Der Erziehungsverein ist zwischen Jugendamt und Erziehungsstelle (Kläger und seine Ehefrau) zwischengeschaltet, insbesondere
zum Zwecke der Beratung, Qualitätssicherung, Förderung der Fortbildung, Unterstützung bei der Dokumentation, bei der Erstellung
und Fortschreibung des Hilfeplans (§ 36 SGB VIII). Diese Zusammenarbeit wird durch den Erziehungsstellen-Vertrag näher geregelt.
Ebenso ist unerheblich, wenn ein Teil des Erziehungsbeitrags (soweit er die halbe monatliche Regelleistung, § 20 Abs. 2 SGB
II, übersteigt) bei der Berechnung der Grundsicherung für Arbeitslose als "Einkommen" der Pflegeperson berücksichtigt wird.
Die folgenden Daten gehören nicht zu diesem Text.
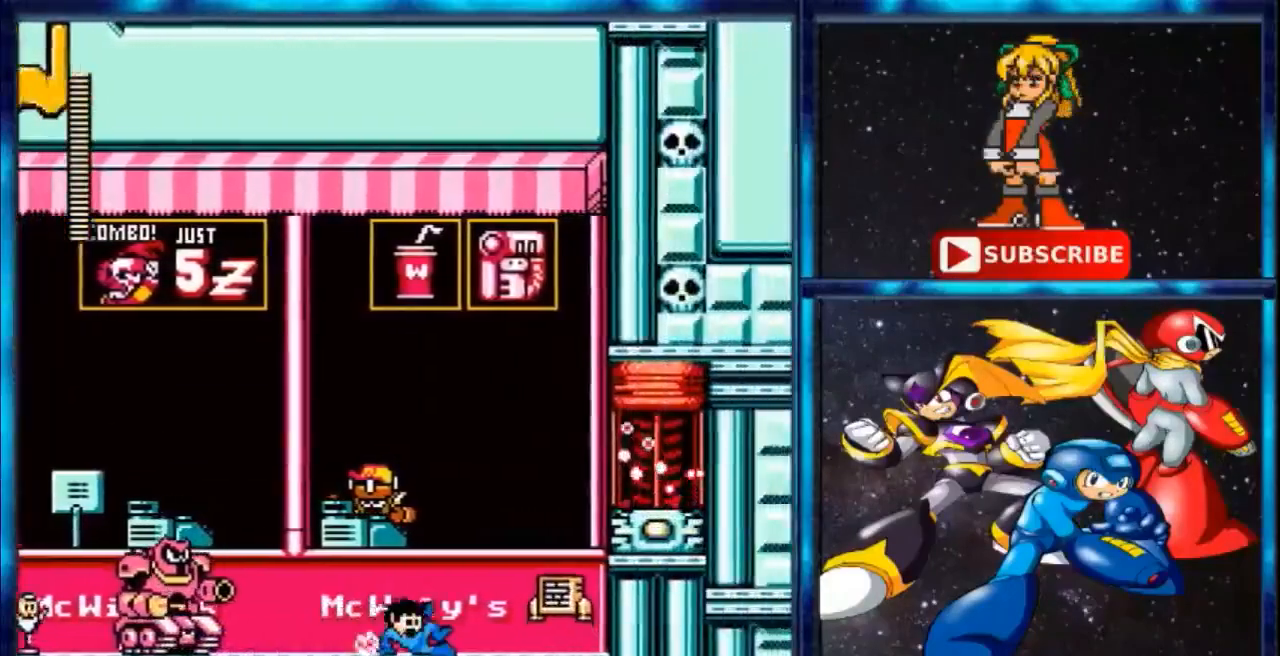
{"buttons": ["B", "DPAD_RIGHT"], "events": [[367, "B", "down"]]}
Denn dies bedeutet nicht, dass es sich bei dem Erziehungsbeitrag um ein nach marktwirtschaftlichen Gesichtspunkten bemessenes
Dienstleistungsentgelt handelt. Vielmehr stellt das Auskunftsschreiben des Bundesministeriums für Wirtschaft und Arbeit, auf
das sich die Familienkasse bezieht, sogar ausdrücklich klar, dass das Erziehungsgeld einen "Anerkennungsbetrag für den erzieherischen
Einsatz" darstellt. Hiervon geht auch der Senat aus.
Die Revision war nicht zuzulassen. Die Voraussetzungen des § 115 Abs. 2 FGO liegen nicht vor. Die Rechtssache hat weder grundsätzliche Bedeutung noch ist eine Revisionszulassung zur Rechtsfortbildung
oder zur Sicherung der Rechtseinheit geboten. Vielmehr hat der Gesetzgeber mit der Gesetzesänderung durch das StÄndG 2003
vom 15.12.2003 Klarheit geschaffen, was auch in den eindeutigen Verwaltungsanweisungen zum Ausdruck kommt.
Die Kostenentscheidung folgt aus § 135 Abs. 1 FGO.